> **YOUR OBJECTIVE**
Your answer should be an exact copy of the listing.

(RECORDS PROVIDED)

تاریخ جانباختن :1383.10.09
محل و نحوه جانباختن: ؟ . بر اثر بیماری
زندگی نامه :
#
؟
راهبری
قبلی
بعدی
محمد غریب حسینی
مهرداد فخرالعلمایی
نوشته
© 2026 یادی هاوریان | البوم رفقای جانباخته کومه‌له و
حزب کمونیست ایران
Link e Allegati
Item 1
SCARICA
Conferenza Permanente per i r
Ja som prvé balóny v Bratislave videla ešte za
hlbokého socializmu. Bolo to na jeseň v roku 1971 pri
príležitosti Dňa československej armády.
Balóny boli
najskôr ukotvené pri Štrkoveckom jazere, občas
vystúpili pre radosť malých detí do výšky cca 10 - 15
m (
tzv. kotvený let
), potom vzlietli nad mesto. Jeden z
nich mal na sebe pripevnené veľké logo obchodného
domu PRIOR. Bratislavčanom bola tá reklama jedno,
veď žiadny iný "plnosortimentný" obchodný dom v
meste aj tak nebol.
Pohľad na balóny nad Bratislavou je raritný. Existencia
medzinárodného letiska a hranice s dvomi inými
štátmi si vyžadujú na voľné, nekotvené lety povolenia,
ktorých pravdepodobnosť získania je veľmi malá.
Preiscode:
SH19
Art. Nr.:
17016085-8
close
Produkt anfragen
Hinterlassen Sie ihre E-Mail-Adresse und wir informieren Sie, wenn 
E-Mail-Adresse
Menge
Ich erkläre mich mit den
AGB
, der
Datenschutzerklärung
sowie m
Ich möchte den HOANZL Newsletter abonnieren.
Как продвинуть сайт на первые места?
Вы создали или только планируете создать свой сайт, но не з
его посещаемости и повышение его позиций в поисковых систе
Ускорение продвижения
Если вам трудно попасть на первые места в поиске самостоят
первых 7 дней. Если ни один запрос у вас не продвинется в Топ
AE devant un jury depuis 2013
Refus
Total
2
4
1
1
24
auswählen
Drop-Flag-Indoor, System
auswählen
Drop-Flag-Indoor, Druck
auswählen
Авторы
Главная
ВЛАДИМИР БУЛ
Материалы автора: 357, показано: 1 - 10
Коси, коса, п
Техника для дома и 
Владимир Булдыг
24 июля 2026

(End RECORDS PROVIDED)

> **WRITTEN ANSWER**
تاریخ جانباختن :1383.10.09
محل و نحوه جانباختن: ؟ . بر اثر بیماری
زندگی نامه :
#
؟
راهبری
قبلی
بعدی
محمد غریب حسینی
مهرداد فخرالعلمایی
نوشته
© 2026 یادی هاوریان | البوم رفقای جانباخته کومه‌له و
حزب کمونیست ایران
Link e Allegati
Item 1
SCARICA
Conferenza Permanente per i r
Ja som prvé balóny v Bratislave videla ešte za
hlbokého socializmu. Bolo to na jeseň v roku 1971 pri
príležitosti Dňa československej armády.
Balóny boli
najskôr ukotvené pri Štrkoveckom jazere, občas
vystúpili pre radosť malých detí do výšky cca 10 - 15
m (
tzv. kotvený let
), potom vzlietli nad mesto. Jeden z
nich mal na sebe pripevnené veľké logo obchodného
domu PRIOR. Bratislavčanom bola tá reklama jedno,
veď žiadny iný "plnosortimentný" obchodný dom v
meste aj tak nebol.
Pohľad na balóny nad Bratislavou je raritný. Existencia
medzinárodného letiska a hranice s dvomi inými
štátmi si vyžadujú na voľné, nekotvené lety povolenia,
ktorých pravdepodobnosť získania je veľmi malá.
Preiscode:
SH19
Art. Nr.:
17016085-8
close
Produkt anfragen
Hinterlassen Sie ihre E-Mail-Adresse und wir informieren Sie, wenn 
E-Mail-Adresse
Menge
Ich erkläre mich mit den
AGB
, der
Datenschutzerklärung
sowie m
Ich möchte den HOANZL Newsletter abonnieren.
Как продвинуть сайт на первые места?
Вы создали или только планируете создать свой сайт, но не з
его посещаемости и повышение его позиций в поисковых систе
Ускорение продвижения
Если вам трудно попасть на первые места в поиске самостоят
первых 7 дней. Если ни один запрос у вас не продвинется в Топ
AE devant un jury depuis 2013
Refus
Total
2
4
1
1
24
auswählen
Drop-Flag-Indoor, System
auswählen
Drop-Flag-Indoor, Druck
auswählen
Авторы
Главная
ВЛАДИМИР БУЛ
Материалы автора: 357, показано: 1 - 10
Коси, коса, п
Техника для дома и 
Владимир Булдыг
24 июля 2026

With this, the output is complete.